The effects we got were not necessarily dramatic, but they caused us to change at least one standard while reinforcing others:

  • Taking away the Previous button resulted in more breakoffs.  The difference was only about 3.4 percent but it was statistically significant.
  • We replicated the results of the earlier study and saw a very slight but statistically significant tendency for respondents to back up more when the Previous button was placed on the left.
  • None of the various treatments produced different results in the debrief questions that asked about enjoyment of the survey, ease of answering, length, etc.
  • When the Next button was placed on the right completion times were slightly longer (16.1 vs. 15.2 minutes).

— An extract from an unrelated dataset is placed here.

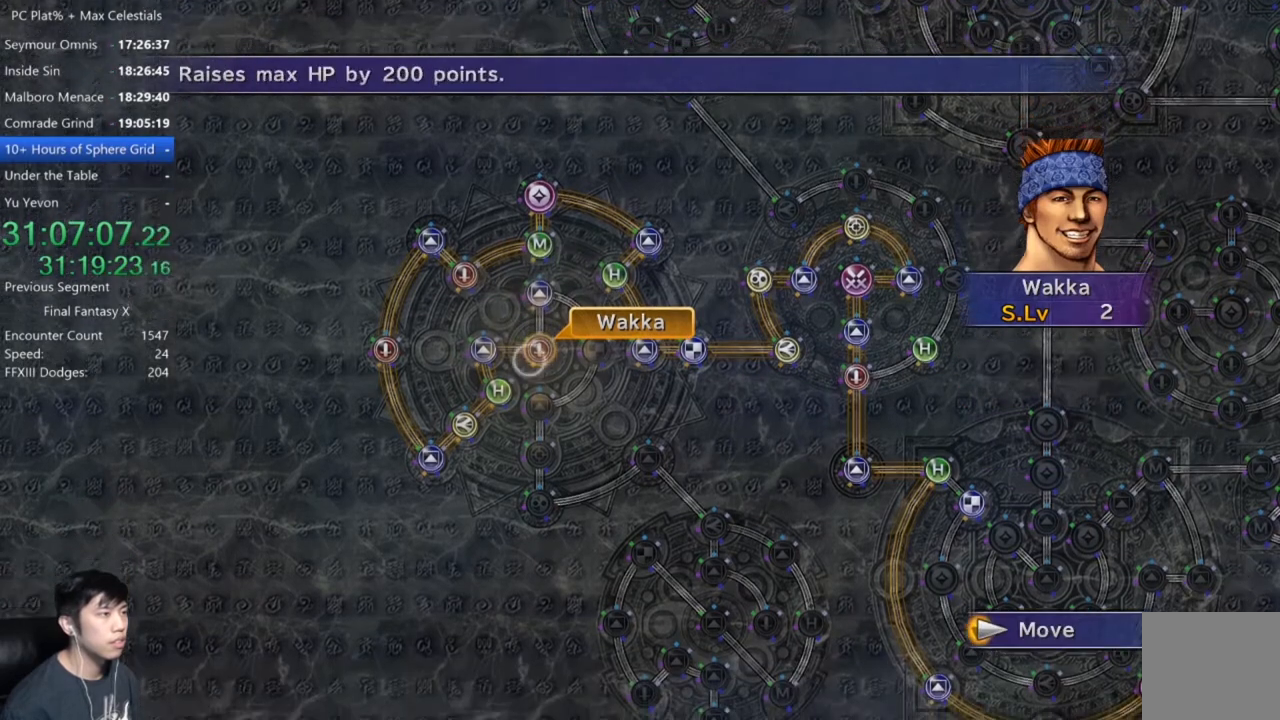
{"buttons": [], "left_stick": "center", "right_stick": "center", "events": [[34, "DPAD_DOWN", "up"]]}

Taken as a whole, there is not much here to cause us to change our current standard.  Snap1_2 However, when we looked at how respondents answered grid questions with long scales we saw some evidence of an interesting pattern.  When the Next button was on the left there was a slight tendency for the distribution of responses to lean to the left across an 11 point horizontal scale.  When the Next button was placed on the right the distribution leaned slightly to the right.  And so, placing the Next button on the right sometimes produced higher mean scores than placing it on the left.  Why?

Two reasons come to mind.  First, we know that eyetracking studies show Web users read in an F-shaped pattern, that is, focus more on the left hand side of the screen than the right hand side.  By placing the Next button on the right respondents are forced to look there more and may end up processing more of the screen than they would normally and therefore are slightly more likely to select responses from that area of the screen.  Alternatively, respondents may simply be saving "mouse miles," finding it easier and less effort to select responses from the right side when the Next button is placed there.  We can't tell which of these may be operating here.  We probably need an eyetracking study to figure that out.

For now, moving the Next button to the right side of the screen seems like a risk worth taking.  After all, one of the consistent problems with Web surveys is their tendency to yield lower satisfaction scores that telephone surveys.  If moving the Next button to the right makes it more likely that the respondent will consider the full scale, that may be worth a little accidental backing up, especially since our debrief questions showed no obvious preference.